Let $V$ be the standard two-dimensional representation of $SL(2,\mathbb C)$ and let ${\rm Sym}^2V$ be its symmetric square. Let $n$ be a positive integer and consider the following two representations 1) $V^{\oplus n}$ and 2) $({\rm Sym}^2V)^{\oplus n}$ of $SL(2,\mathbb C)$.
Question 1) Is there some explicit description of the GIT quotient $V^{\oplus n}// SL(2,\mathbb C)$? In particular, is it true that the ring of invariant polynomials is generated by $\frac{n(n-1)}{2}$ quadratic polynomials $vol(v_i,v_j)$ $i\ne j$, where $v=(v_1,\cdots ,v_n)=v\in V^{\oplus n}$ and $vol$ is a volume preserved by $SL(2,\mathbb C)$?
Question 2).

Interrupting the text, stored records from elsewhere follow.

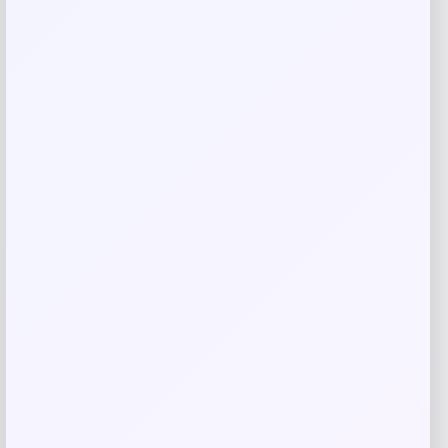
Save my name, email, and website in this
browser for the next time I comment.
Related products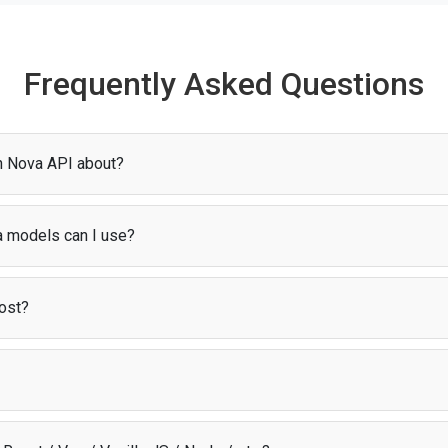
Frequently Asked Questions
n Nova API about?
gives you access to models for AI chat. Through
Puter.js
, you can sta
zero setup or configuration.
 models can I use?
riety of Amazon Nova models, including Nova 2 Lite, Nova Premier 1.0, N
orted by Puter.js in the
AI model list
.
ost?
odel
, users cover their own AI costs through their Puter account. This m
 about infrastructure expenses.
t library that provides access to AI, storage, and other cloud services dir
ion, infrastructure, and scaling so you can focus on building your app.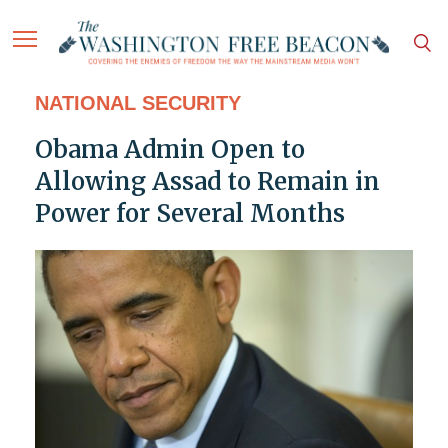
NATIONAL SECURITY
Obama Admin Open to
Allowing Assad to Remain in
Power for Several Months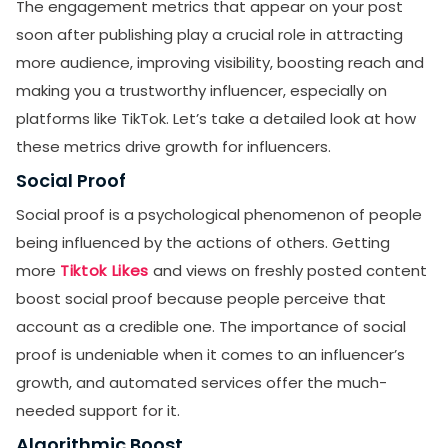
The engagement metrics that appear on your post
soon after publishing play a crucial role in attracting
more audience, improving visibility, boosting reach and
making you a trustworthy influencer, especially on
platforms like TikTok. Let’s take a detailed look at how
these metrics drive growth for influencers.
Social Proof
Social proof is a psychological phenomenon of people
being influenced by the actions of others. Getting
more
Tiktok Likes
and views on freshly posted content
boost social proof because people perceive that
account as a credible one. The importance of social
proof is undeniable when it comes to an influencer’s
growth, and automated services offer the much-
needed support for it.
Algorithmic Boost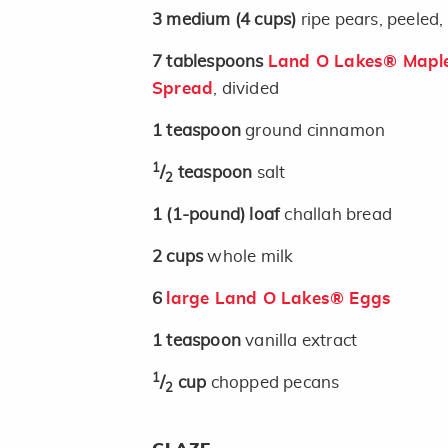
3
medium
(4 cups)
ripe pears, peeled
7
tablespoons
Land O Lakes® Maple
Spread
, divided
1
teaspoon
ground cinnamon
1
/
teaspoon
salt
2
1
(1-pound)
loaf
challah bread
2
cups
whole milk
6
large Land O Lakes® Eggs
1
teaspoon
vanilla extract
1
/
cup
chopped pecans
2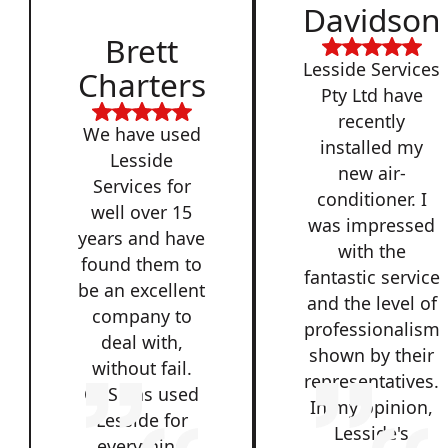
Davidson
Brett
Lesside Services
Charters
Pty Ltd have
recently
We have used
installed my
Lesside
new air-
Services for
conditioner. I
well over 15
was impressed
years and have
with the
found them to
fantastic service
be an excellent
and the level of
company to
professionalism
deal with,
shown by their
without fail.
representatives.
QSS has used
In my opinion,
Lesside for
Lesside's
everything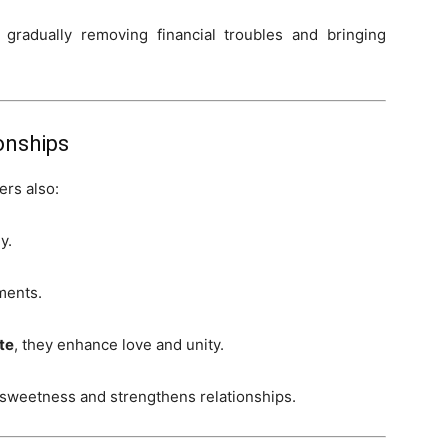
gradually removing financial troubles and bringing
onships
ers also:
y.
ments.
te
, they enhance love and unity.
 sweetness and strengthens relationships.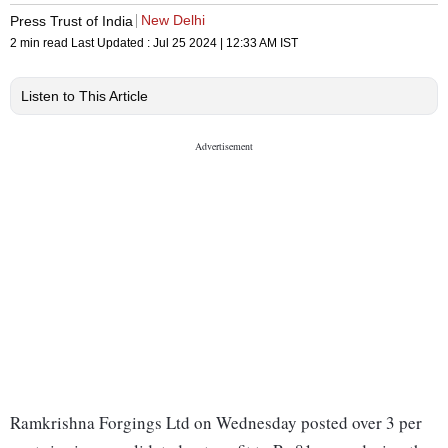
New Delhi
Press Trust of India
2 min read
Last Updated :
Jul 25 2024 | 12:33 AM
IST
Listen to This Article
Ramkrishna Forgings Ltd on Wednesday posted over 3 per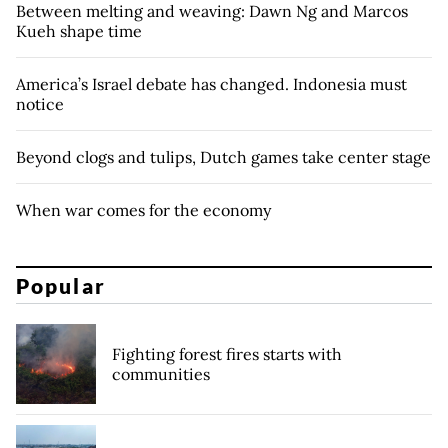
Between melting and weaving: Dawn Ng and Marcos
Kueh shape time
America’s Israel debate has changed. Indonesia must
notice
Beyond clogs and tulips, Dutch games take center stage
When war comes for the economy
Popular
Fighting forest fires starts with
communities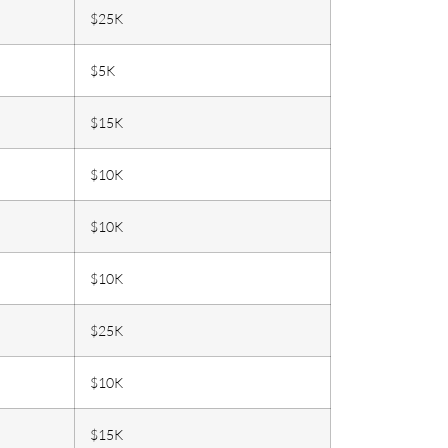
$25K
$5K
$15K
$10K
$10K
$10K
$25K
$10K
$15K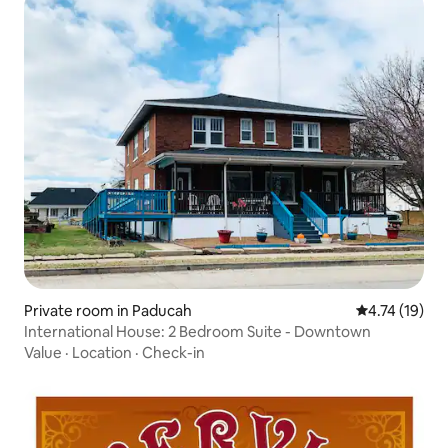
Private room in Paducah
4.74 out of 5
4.74 (19)
International House: 2 Bedroom Suite - Downtown
Value
·
Location
·
Check-in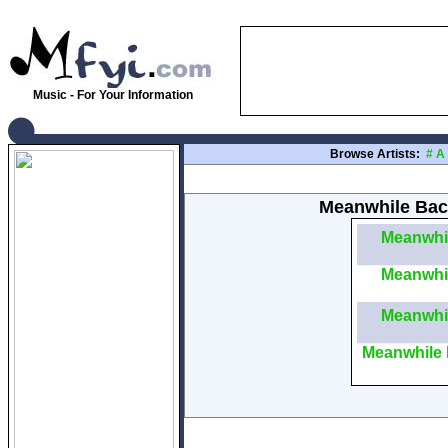
Music - For Your Information
Browse Artists:
#
A
Meanwhile Back
Meanwhi
Meanwhi
Meanwhi
Meanwhile 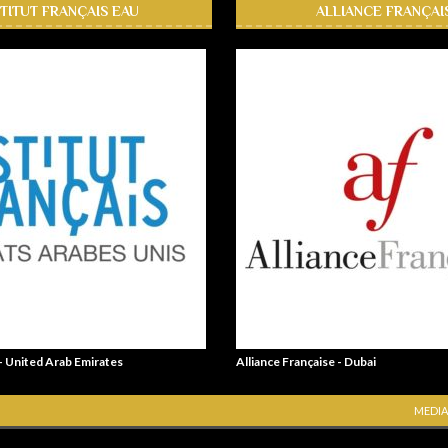
STITUT FRANÇAIS EAU
ALLIANCE FRANÇAI
 - United Arab Emirates
Alliance Française - Dubai
MEDIA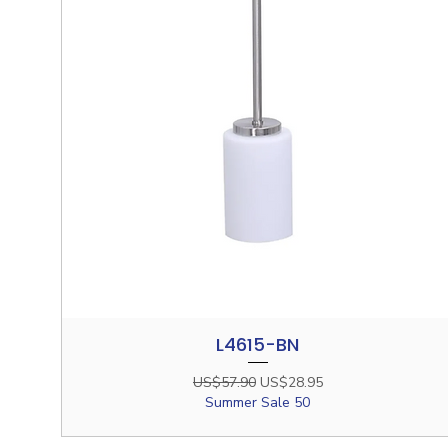
L4615-BN
Quick View
Regular Price
Sale Price
US$57.90
US$28.95
Summer Sale 50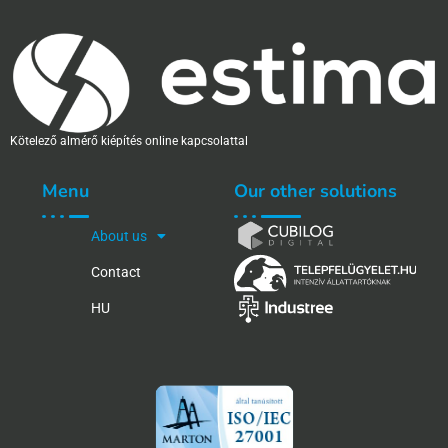
Kötelező almérő kiépítés online kapcsolattal
Menu
Our other solutions
About us
Contact
HU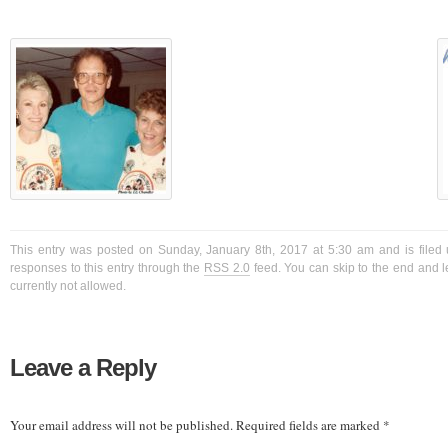
This entry was posted on Sunday, January 8th, 2017 at 5:30 am and is filed 
responses to this entry through the
RSS 2.0
feed. You can skip to the end and l
currently not allowed.
Leave a Reply
Your email address will not be published.
Required fields are marked
*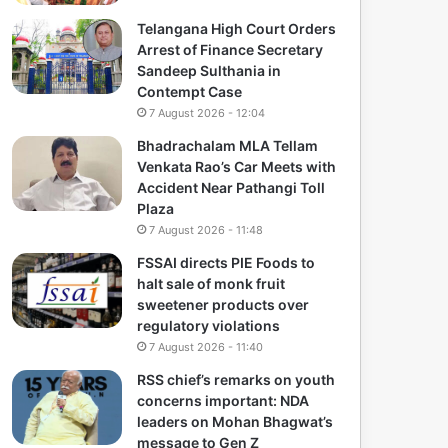
Telangana High Court Orders
Arrest of Finance Secretary
Sandeep Sulthania in
Contempt Case
7 August 2026 - 12:04
Bhadrachalam MLA Tellam
Venkata Rao’s Car Meets with
Accident Near Pathangi Toll
Plaza
7 August 2026 - 11:48
FSSAI directs PIE Foods to
halt sale of monk fruit
sweetener products over
regulatory violations
7 August 2026 - 11:40
RSS chief’s remarks on youth
concerns important: NDA
leaders on Mohan Bhagwat’s
message to Gen Z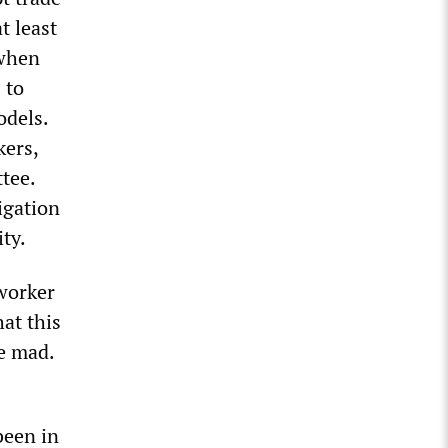
t least
 when
 to
odels.
kers,
tee.
igation
ty.
 worker
at this
e mad.
been in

Is there some explicit description of the GIT quotient $({\rm Sym}^2V)^{\oplus n}// SL(2,\mathbb C)$? In particular, is it true that the ring of invariant polynomials is generated by $\frac{n(n+1)}{2}$ quadratic polynomials $(v_i,v_j)$ , where $v=(v_1,\cdots ,v_n)=v\in ({\rm Sym}^2V)^{\oplus n}$ and $(.,.)$ is a symmetric bilinear form on $({\rm Sym}^2V)$ preserved by $SL(2,\mathbb C)$?